Christophe Raufaste
Christophe Raufaste

Nonlinear waves in Plateau borders

Christophe Raufaste
christophe.raufaste@unice.fr
Institut de Physique de Nice, Nice

Plateau borders are the liquid microchannels found at the intersection between bubbles inside liquid foams. They concentrate most of the mass and their role is essential to account for the foams drainage and mechanical properties. During this presentation, experiments and results will be shown about the relaxation of a single Plateau border that is subject to external perturbations. We will see how a negative effective surface tension drives the dynamics, with a special emphasis on regimes dominated by inertial flows and nonlinear waves.

Laurent Limat
Laurent Limat

Circular hydraulic jump and inclined jump

Laurent Limat
laurent.limat@univ-paris-diderot.fr
Laboratoire Matière et Systèmes Complexes, Paris

We have investigated the flow and interface structures involved in a circular hydraulic jump formed by impacting a large horizontal disk with a jet of viscous liquid. Among other results, we found that the Froude number at the jump entry seems to be locked to a critical, constant value. This empirical condition, when combined with the large scale lubrication flow structure leads to a “à la Bohr” scaling, with Logarithmic corrections that can be explicitly calculated, in agreement with recent theoretical and numerical modeling. In a second step, we have investigated the jump structure formed when the jet and the impacted disk are inclined of the same amount, after varying the wetting conditions on the disk (hydrophilic, partial wetting and superhydrophobic). The results are very sensitive to the wetting properties as well as to the flow rate and plate inclination. We have tried to interpret the scaling laws observed with simple models generalizing Watson approach of the circular hydraulic jump.

Posted
Médéric Argentina
Médéric Argentina

Scaling the viscous Hydraulic Jump

Médéric Argentina
mederic.argentina@univ-cotedazur.fr
Institut de Physique de Nice, Nice
The formation mechanism of hydraulic jumps has been proposed by Belanger in 1828 and rationalised by Lord Rayleigh in 1914. As the Froude number becomes higher than one, the flow super criticality induces an instability which yields the emergence of a steep structure at the fluid surface. Strongly deformed liquid-air interface can be observed as a jet of viscous fluid impinges a flat boundary at high enough velocity. In this experimental setup, the location of the jump depends on the viscosity of the liquid, as shown by T. Bohr et al. in 1997. In 2014, A. Duchesne et al. have established the constancy of the Froude number at jump. Hence, it remains a contradiction, in which the radial hydraulic jump location might be explained through inviscid theory, but is also viscosity dependent. We present a model based on the 2011 Rojas et al. PRL, which solves this paradox. The agreement with experimental measurements is excellent not only for the prediction of the position of the hydraulic jump, but also for the determination of the fluid thickness profile. We predict theoretically the critical value of the Froude number, which matches perfectly to that measured by Duchesne et al.
Posted
Alexis Duchesne
Alexis Duchesne

Birth of a hydraulic jump

Alexis Duchesne
alexis.duchesne@univ-lille.fr
IIEMN, AIMAN-FILMS, UMR CNRS 8520, Cité Scientifique, Avenue Poincaré, 59652 VILLENEUVE D’ASCQ CEDEX, France

Alexis Duchesne, Tomas Bohr and Anders Andersen

The hydraulic jump, i.e., the sharp transition between a supercritical and a subcritical free-surface flow, has been extensively studied. However, an important question has been left unanswered: How does a hydraulic jump form? We present here an experimental and theoretical study of the formation of stationary hydraulic jumps in centimeter-sized channels.

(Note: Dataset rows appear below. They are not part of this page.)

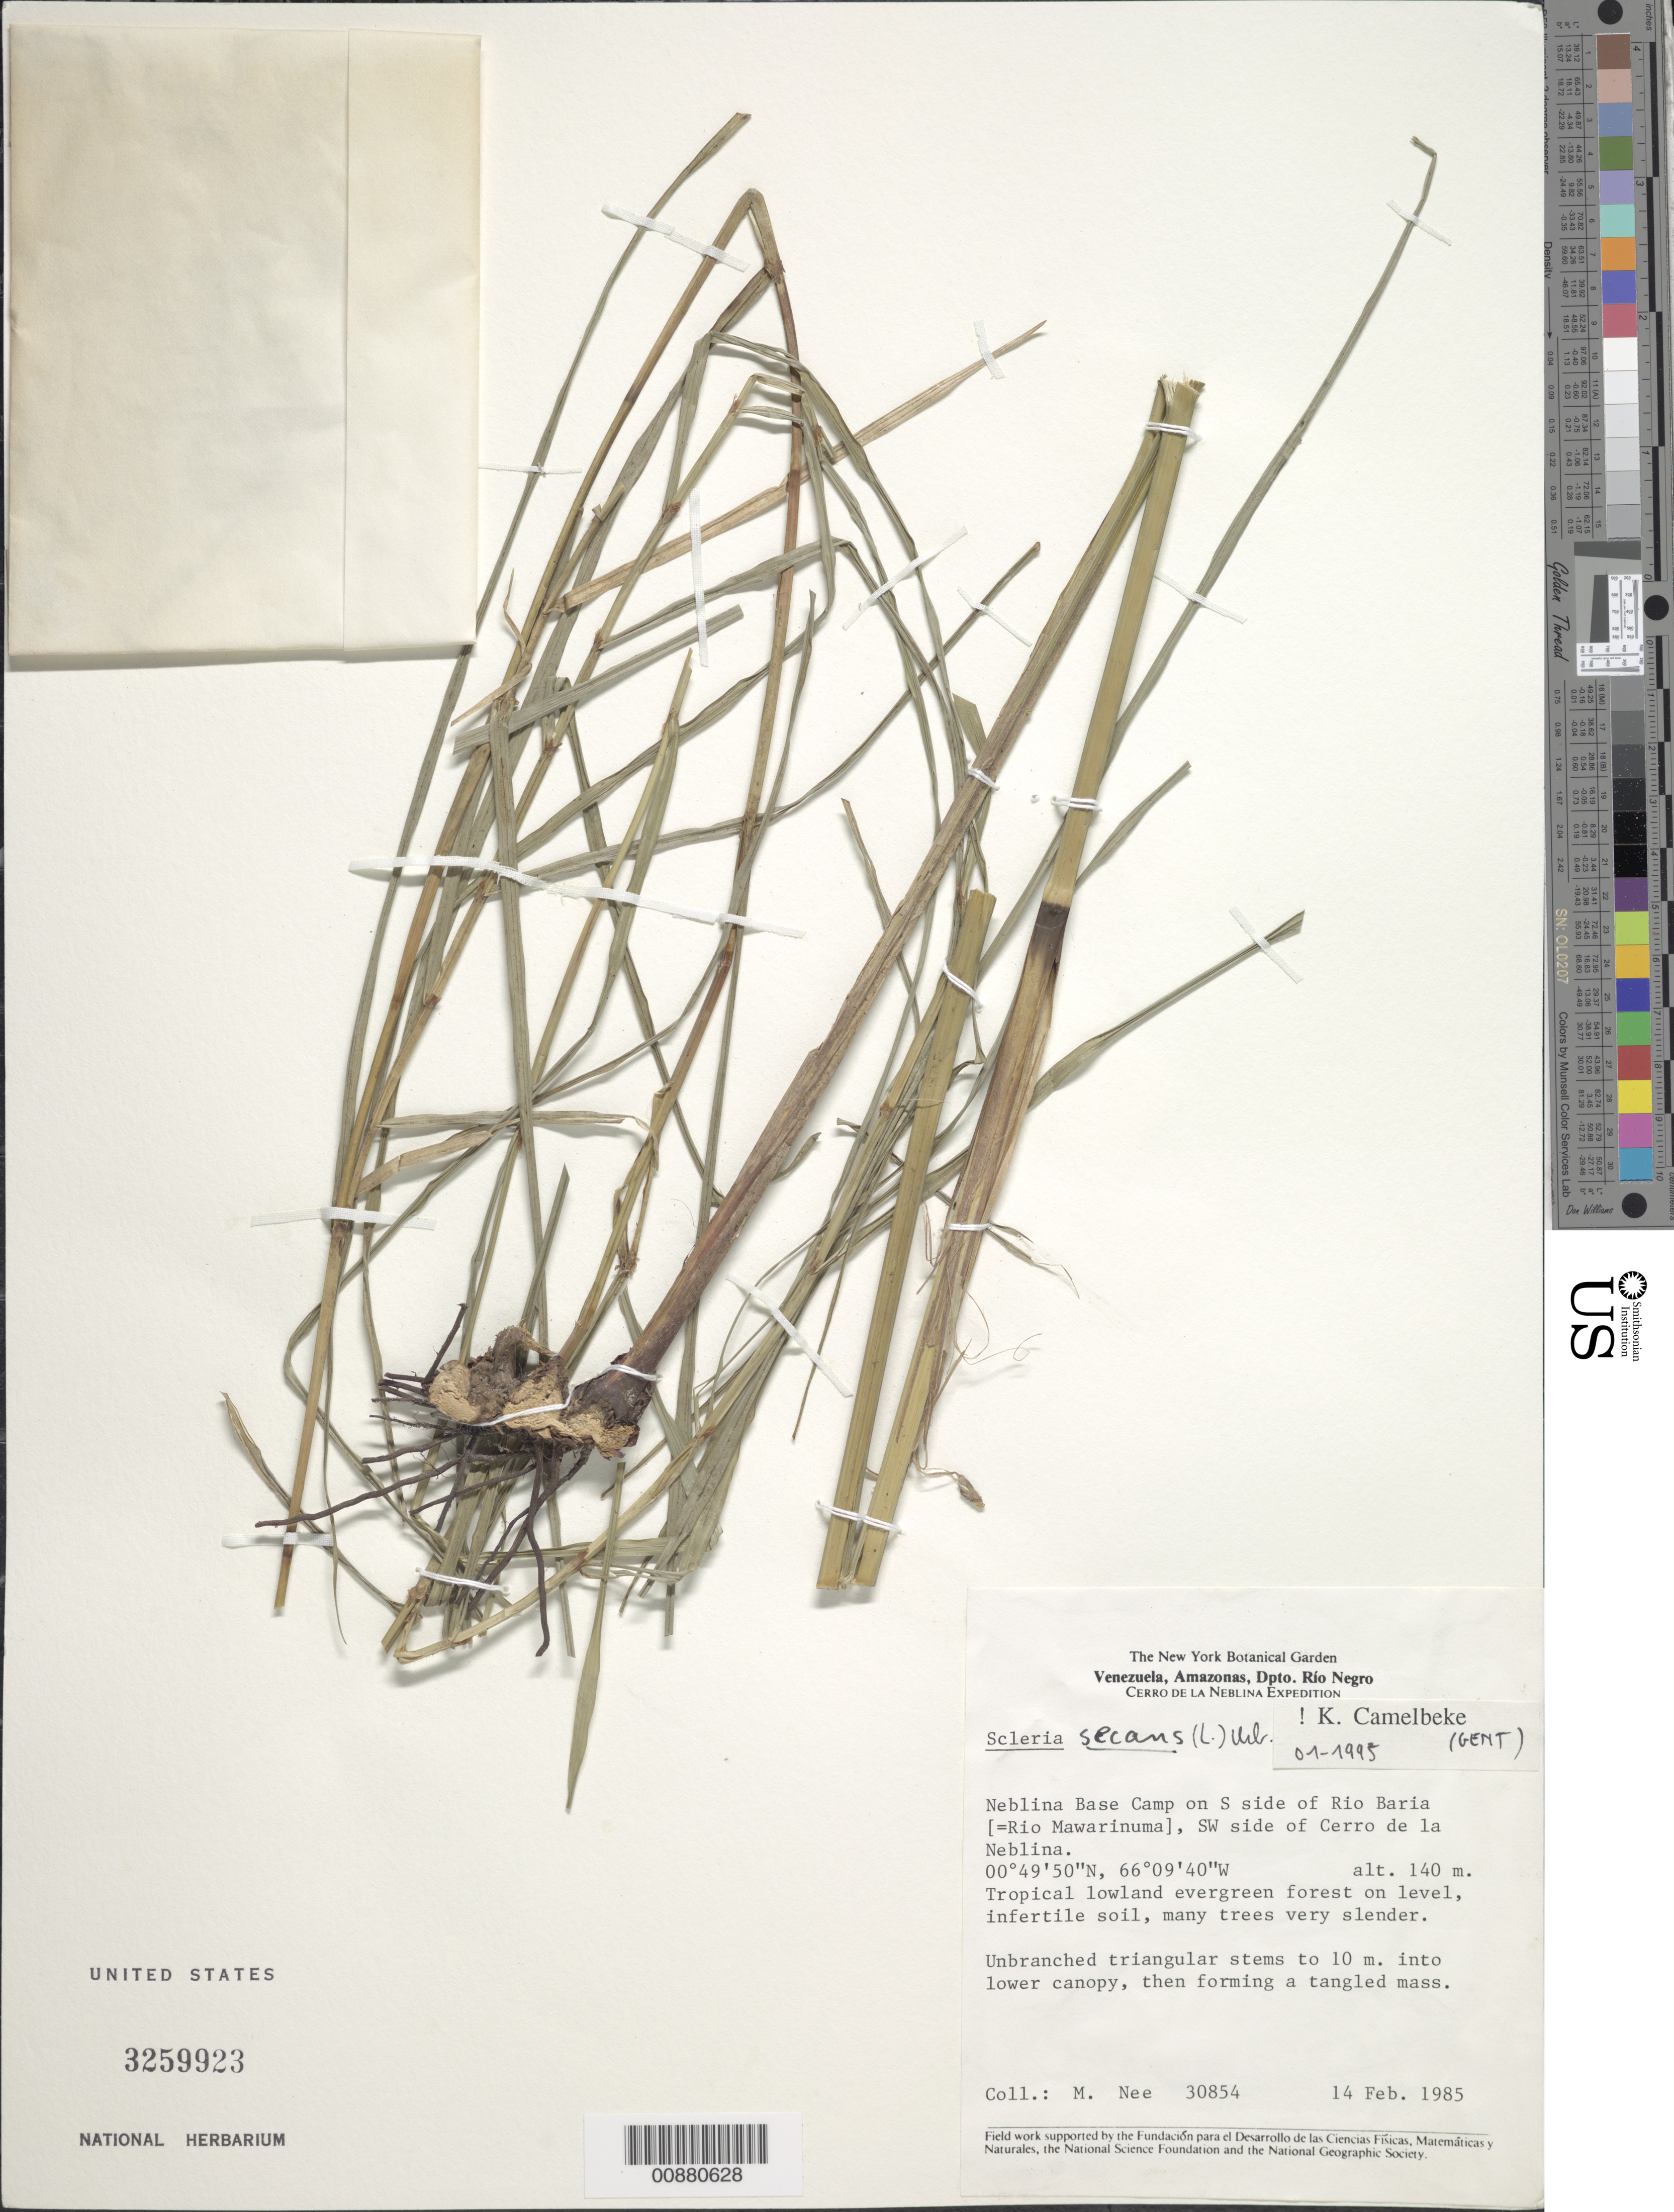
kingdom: Plantae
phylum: Tracheophyta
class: Liliopsida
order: Poales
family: Cyperaceae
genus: Scleria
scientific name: Scleria secans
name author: (L.) Urb.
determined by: Camelbeke, K.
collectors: M. Nee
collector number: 30854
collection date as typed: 14-Feb-85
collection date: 1985-02-14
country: Venezuela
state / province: Amazonas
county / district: Río Negro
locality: Neblina Base Camp, S side of Río Baria (=Río Mawarinuma), SW side of Cerro de la Neblina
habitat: Tropical lowland evergreen forest on level, infertile soil, many trees very slender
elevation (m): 140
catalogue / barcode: US 3259923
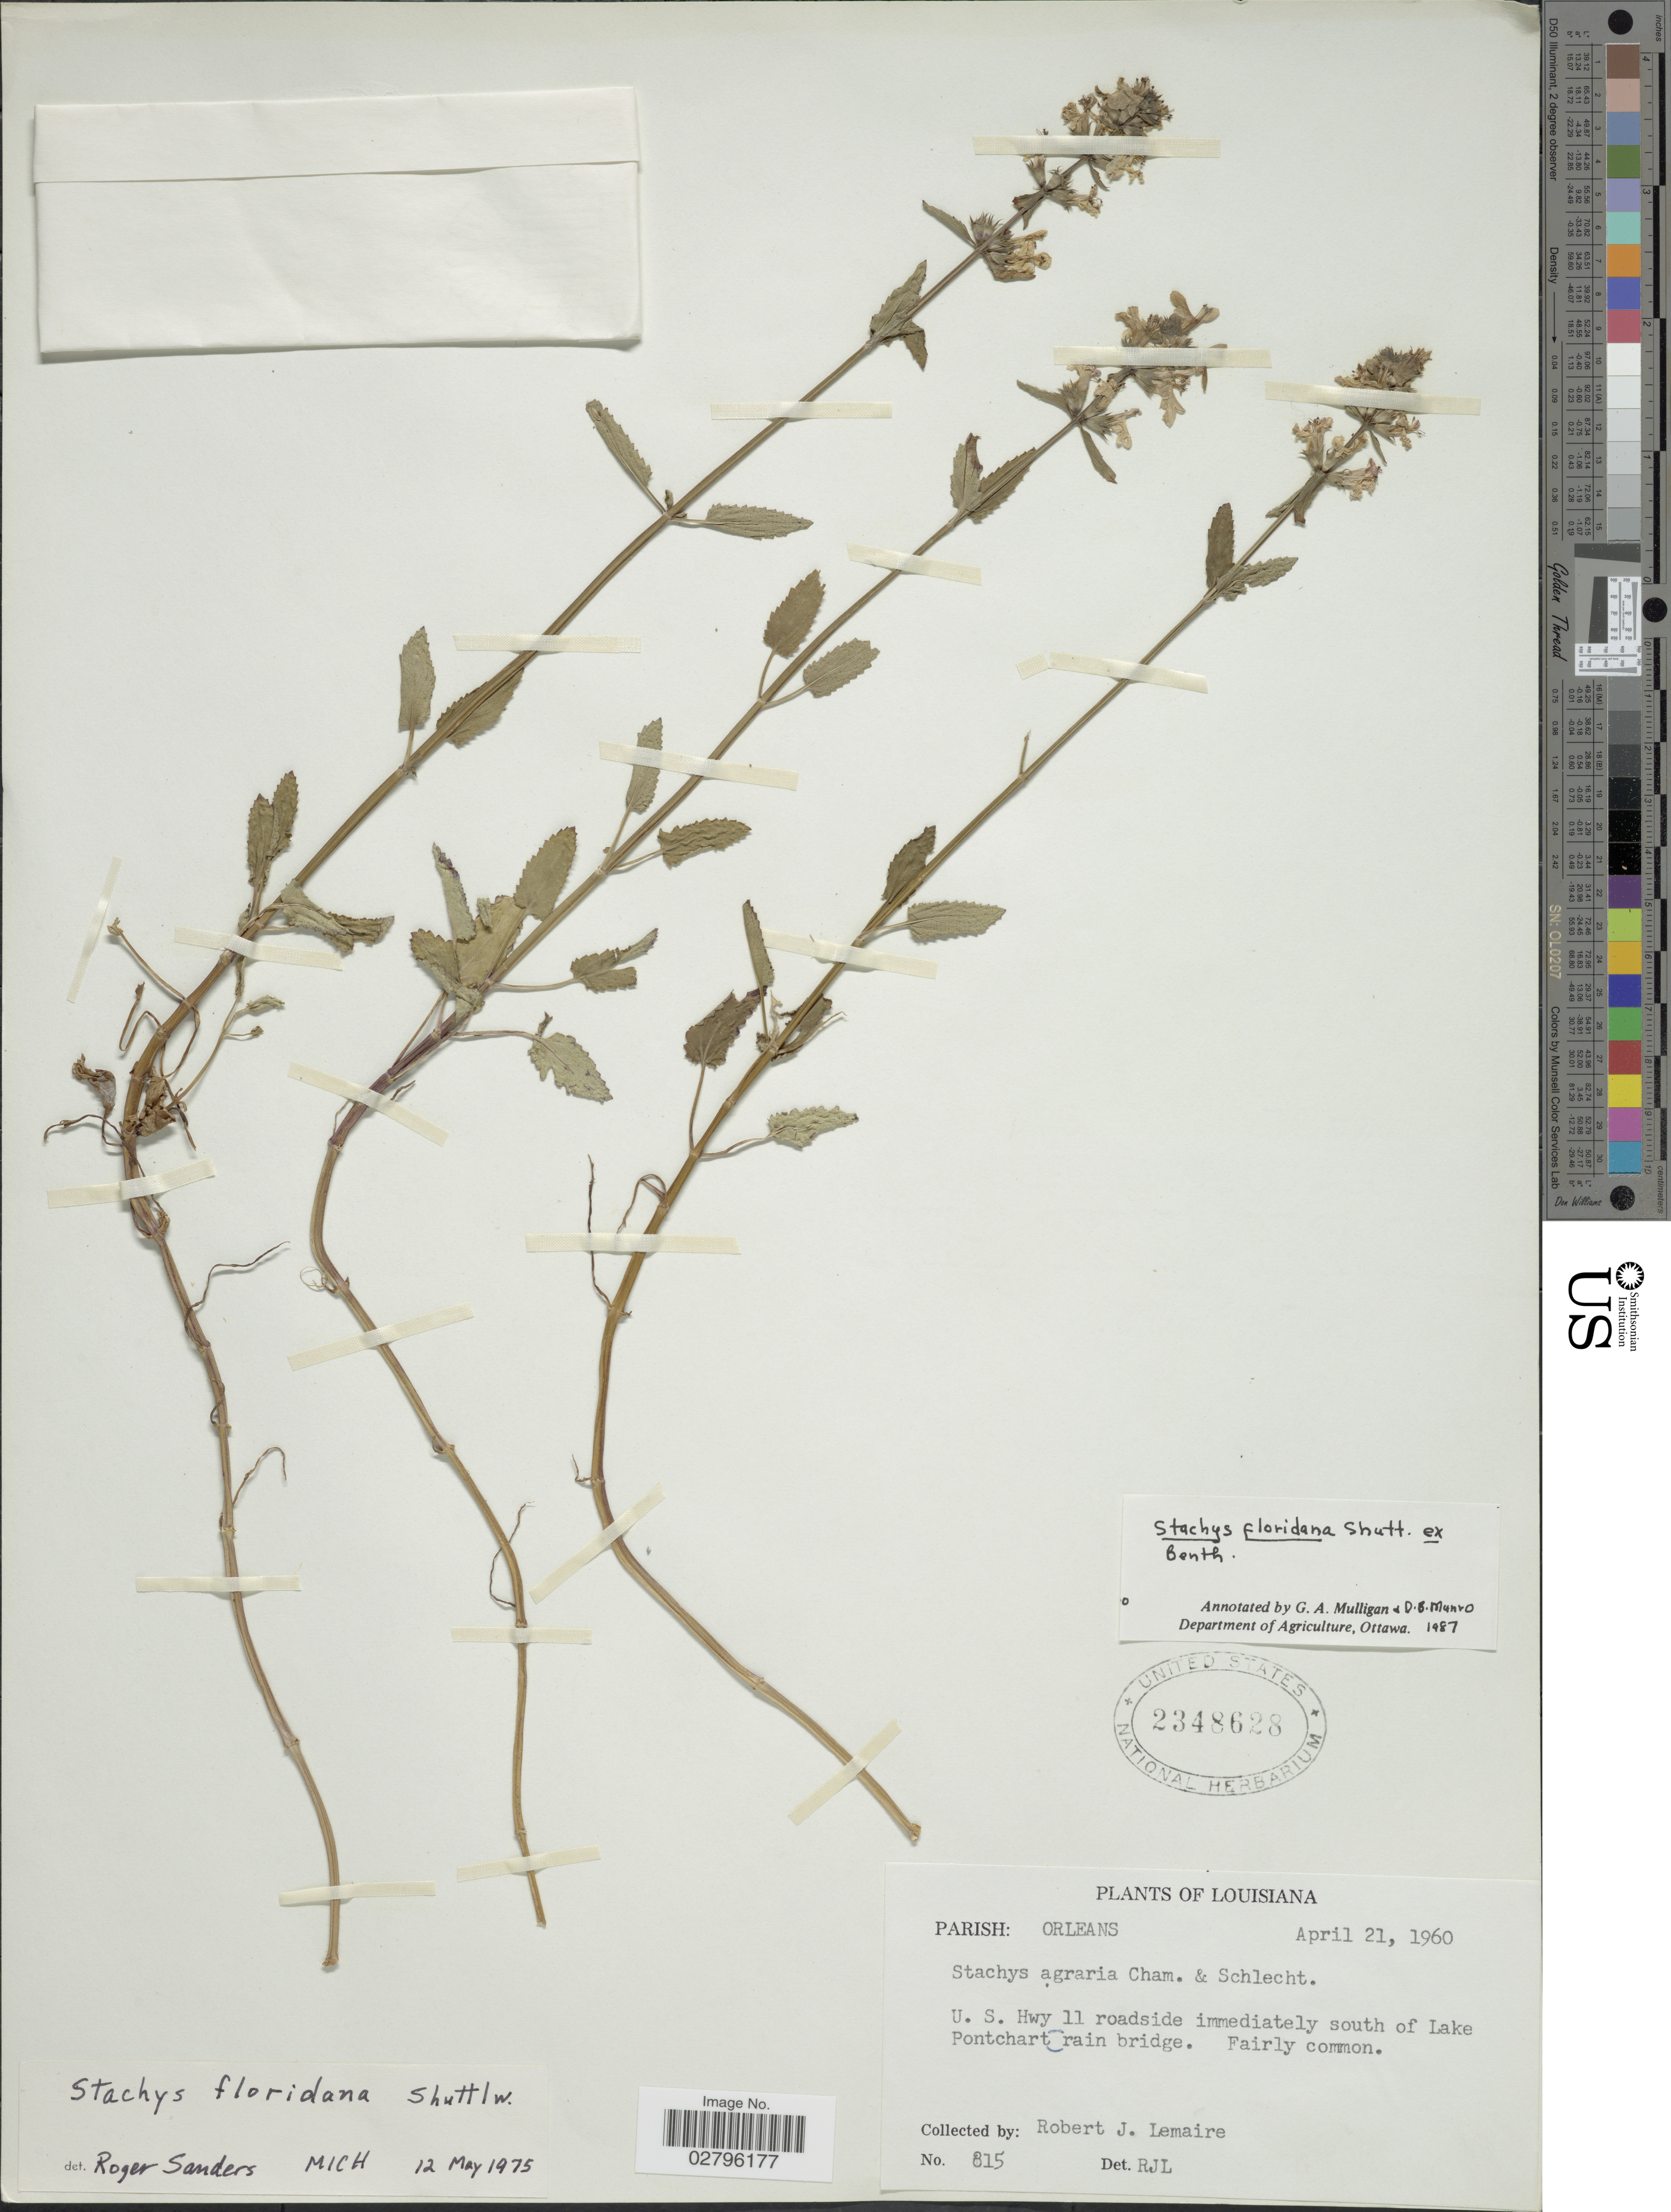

We start with an empty channel and then change the flow rate abruptly from zero to a constant value. This leads to the formation of a stationary hydraulic jump in a two stage process. Firstly, the channel fills quickly ($\sim 1$ s). Initially the liquid layer shows a linearly increasing height profile and a front position with a square root dependence on time. When the height of the liquid front reaches a critical value, it remains constant throughout the rest of the filling process. At low flow rate the jump forms during the filling of the channel whereas the jump appears at a later stage when the flow rate is high. Secondly, the influence of the downstream boundary condition makes the jump move slowly ($\sim 10$ s) upstream to its final position with exponentially decreasing speed.